Hospitals run out of beds as Asian cases of COVID-19 increase

India and Thailand on Thursday reported record cases of coronavirus as a new wave of infections, combined with a shortage of hospital beds and vaccines, threatens to slow Asia’s recovery from the pandemic.

India broke 200,000 daily infections for the first time on Thursday and the Mumbai financial center went into a shutdown as many hospitals reported shortages of beds and oxygen supply.

“The situation is horrible. We are a 900-bed hospital, but there are about 60 patients waiting and we have no room for them,” said Avinash Gawande, an official at Government Medical College and Hospital in Nagpur, a commercial hub in Maharashtra. .

The increase was the seventh record daily increase in the last eight days and brings the total case load to 14.1 million, second only to the United States.

Hundreds of thousands of pilgrims gathered on Wednesday for a religious holiday in the north of the country, sparking fears of another increase in COVID-19 cases.

The rise in infections has also put pressure on Manila and Bangkok’s healthcare system.

The Philippines has seen many hospitals in its capital region, home to about 13 million people, fill up as cases increase. Only confirmed cases of coronavirus in the last 30 days reached 266,489, representing 30% of the total infections in the country.

Some families of patients with COVID-19 have gone on social media to share their evidence in the search for hospitals. Some traveled outside the capital to find a health center or spent long hours in line.

Thailand on Thursday reported 1,543 new cases of coronavirus, the strongest increase since the start of the pandemic and the fourth-largest increase this week. Read more

The rise has increased hospital bed occupancy rates, as all positive cases must be admitted to care according to Thai standards. A total of 8,973 patients are being treated.

Although the country is considering closure measures, its neighbor Cambodia imposed a closure on its capital and a satellite district on Thursday, as an outbreak that began in late February caused cases to increase by almost tenfold. to 4,874 in two months.
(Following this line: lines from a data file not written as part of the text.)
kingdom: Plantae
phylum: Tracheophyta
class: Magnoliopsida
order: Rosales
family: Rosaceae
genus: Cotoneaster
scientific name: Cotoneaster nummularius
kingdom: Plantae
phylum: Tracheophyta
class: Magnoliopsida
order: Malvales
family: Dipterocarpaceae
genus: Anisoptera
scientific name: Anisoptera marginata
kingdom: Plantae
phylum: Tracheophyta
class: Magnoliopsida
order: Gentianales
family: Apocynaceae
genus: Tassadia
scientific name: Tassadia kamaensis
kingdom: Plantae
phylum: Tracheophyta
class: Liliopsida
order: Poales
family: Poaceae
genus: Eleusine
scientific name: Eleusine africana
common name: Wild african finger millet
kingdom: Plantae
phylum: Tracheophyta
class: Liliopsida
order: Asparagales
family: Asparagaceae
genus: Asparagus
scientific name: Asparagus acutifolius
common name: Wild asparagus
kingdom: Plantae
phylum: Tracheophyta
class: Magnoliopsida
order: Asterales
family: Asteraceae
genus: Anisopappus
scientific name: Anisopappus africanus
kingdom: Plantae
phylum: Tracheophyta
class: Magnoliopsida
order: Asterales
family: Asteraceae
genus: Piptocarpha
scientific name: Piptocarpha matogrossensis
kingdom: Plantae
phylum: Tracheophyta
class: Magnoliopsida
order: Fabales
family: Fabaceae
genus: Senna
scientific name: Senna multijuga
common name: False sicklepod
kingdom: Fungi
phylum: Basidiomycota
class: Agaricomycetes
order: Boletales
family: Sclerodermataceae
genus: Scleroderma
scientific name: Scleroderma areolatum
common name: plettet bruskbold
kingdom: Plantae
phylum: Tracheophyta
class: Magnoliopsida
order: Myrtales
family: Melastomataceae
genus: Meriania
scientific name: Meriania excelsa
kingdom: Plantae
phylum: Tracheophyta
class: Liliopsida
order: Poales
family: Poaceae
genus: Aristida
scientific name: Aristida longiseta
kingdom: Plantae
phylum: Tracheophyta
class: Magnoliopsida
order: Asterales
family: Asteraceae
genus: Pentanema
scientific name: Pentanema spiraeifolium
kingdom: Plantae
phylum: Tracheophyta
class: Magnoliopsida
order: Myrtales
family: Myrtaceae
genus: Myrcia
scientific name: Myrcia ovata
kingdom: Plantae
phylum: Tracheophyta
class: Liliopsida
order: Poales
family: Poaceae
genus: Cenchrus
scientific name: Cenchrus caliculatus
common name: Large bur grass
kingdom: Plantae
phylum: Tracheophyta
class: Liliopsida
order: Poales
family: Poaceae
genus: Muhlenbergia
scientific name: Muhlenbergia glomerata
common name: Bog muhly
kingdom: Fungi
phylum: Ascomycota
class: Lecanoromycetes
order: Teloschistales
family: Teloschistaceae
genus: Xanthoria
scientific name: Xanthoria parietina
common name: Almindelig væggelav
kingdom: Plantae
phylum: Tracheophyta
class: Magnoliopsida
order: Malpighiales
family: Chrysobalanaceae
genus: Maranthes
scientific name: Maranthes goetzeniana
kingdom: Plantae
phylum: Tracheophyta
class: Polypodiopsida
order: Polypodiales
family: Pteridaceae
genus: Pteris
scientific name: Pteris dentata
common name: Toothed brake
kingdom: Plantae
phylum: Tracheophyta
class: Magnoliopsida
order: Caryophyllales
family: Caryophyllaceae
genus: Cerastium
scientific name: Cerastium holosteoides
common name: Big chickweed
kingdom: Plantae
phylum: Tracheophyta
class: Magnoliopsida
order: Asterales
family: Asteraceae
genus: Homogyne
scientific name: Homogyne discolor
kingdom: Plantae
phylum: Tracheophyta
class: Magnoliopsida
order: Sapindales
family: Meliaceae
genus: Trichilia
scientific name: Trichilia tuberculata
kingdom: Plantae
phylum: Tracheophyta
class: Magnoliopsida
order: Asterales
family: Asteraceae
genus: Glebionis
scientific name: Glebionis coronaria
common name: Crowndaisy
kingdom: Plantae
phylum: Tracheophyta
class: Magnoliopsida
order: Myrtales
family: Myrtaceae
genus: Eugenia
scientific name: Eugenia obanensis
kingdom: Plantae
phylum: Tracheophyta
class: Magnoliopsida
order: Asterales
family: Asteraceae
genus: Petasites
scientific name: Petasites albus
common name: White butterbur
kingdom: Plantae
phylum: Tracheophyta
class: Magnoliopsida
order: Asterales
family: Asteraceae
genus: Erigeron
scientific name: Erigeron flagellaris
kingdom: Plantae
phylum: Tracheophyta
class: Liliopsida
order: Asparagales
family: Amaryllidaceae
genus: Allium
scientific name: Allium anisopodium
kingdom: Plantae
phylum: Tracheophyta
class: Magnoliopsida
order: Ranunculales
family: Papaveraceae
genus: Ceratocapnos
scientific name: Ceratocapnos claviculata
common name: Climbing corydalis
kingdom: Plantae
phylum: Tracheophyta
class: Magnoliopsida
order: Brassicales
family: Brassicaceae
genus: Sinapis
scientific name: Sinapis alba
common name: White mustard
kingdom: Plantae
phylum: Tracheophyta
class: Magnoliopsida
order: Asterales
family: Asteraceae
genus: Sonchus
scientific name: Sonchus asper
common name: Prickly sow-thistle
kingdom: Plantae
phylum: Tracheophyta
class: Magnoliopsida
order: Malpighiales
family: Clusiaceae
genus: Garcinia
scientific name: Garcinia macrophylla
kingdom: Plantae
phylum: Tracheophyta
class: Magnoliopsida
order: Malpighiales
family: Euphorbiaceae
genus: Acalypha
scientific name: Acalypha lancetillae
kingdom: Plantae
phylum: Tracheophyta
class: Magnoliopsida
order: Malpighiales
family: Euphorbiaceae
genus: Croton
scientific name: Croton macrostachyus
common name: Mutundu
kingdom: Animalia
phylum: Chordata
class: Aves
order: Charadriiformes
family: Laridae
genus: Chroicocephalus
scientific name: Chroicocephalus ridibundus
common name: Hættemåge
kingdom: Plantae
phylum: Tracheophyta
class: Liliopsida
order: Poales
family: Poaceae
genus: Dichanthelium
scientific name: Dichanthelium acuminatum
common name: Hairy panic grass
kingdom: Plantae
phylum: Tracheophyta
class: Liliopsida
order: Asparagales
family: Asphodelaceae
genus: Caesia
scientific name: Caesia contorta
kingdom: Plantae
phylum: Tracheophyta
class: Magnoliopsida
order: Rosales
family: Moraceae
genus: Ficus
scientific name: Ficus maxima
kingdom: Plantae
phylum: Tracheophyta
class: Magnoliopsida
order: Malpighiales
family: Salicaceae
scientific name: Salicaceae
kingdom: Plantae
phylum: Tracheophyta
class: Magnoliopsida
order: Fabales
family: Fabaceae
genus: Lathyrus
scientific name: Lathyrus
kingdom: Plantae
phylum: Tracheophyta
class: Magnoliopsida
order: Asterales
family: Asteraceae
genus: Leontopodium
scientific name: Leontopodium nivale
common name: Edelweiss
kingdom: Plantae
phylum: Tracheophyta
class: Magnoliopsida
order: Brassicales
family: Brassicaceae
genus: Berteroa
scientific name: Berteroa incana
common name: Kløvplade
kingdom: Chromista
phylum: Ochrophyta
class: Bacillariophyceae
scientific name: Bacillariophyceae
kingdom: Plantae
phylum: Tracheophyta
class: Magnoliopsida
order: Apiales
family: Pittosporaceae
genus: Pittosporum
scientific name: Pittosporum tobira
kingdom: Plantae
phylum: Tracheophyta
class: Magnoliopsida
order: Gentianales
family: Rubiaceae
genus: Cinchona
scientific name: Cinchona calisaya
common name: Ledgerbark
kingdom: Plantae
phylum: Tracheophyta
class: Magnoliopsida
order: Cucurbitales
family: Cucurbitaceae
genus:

Read more

Bangladesh also began a one-week shutdown on Wednesday with strict restrictions, as infections have reached about 7,000 cases a day in the past two weeks, down from 300 in February.

VACCINE CLIMBING

As the divide between developed and developing countries’ access to COVID-19 vaccines widens, the head of the World Trade Organization (WTO) on Wednesday urged vaccine manufacturers to increase transfer. of technology to provide manufacturing capacity.

Thailand, for example, vaccinated 0.4% of its population, following neighbors, such as Singapore, with 14.6%, according to a Reuters estimate.

Ngozi Okonjo-Iweala, who became director general of the WTO in March, also called on its members to reduce restrictions on vaccine exports and work to facilitate logistical and customs procedures.

In Australia, which abandoned its inoculation target earlier this week following shipping delays and recently imposed restrictions on the use of the AstraZeneca (AZN.L) shot, a leading medical association is opposed a government plan to create mass inoculation centers, which mentioned logistical challenges. Read more

“Workforce needs to be found from somewhere and we are not aware of the large number of registered nurses and doctors who are available to manage these centers,” the president of the Australian Medical Association told local radio ( AMA), Omar Khorshid.

Japan, whose inoculation rate has been hit by a tight supply, could cancel this year’s Olympics in Tokyo if the coronavirus crisis becomes too severe, a senior party official said on Thursday. ruling, less than 100 days before the scheduled start of the games. Read more

“If it seems impossible to do more, we must stop decisively,” Toshihiro Nikai, general secretary of the Liberal Democratic Party, told TBS.

Japan is facing rising coronavirus infections, with rising trends in Tokyo after the government ended the state of emergency and Osaka suffered a record number of cases.

Our standards: the principles of trust of Thomson Reuters.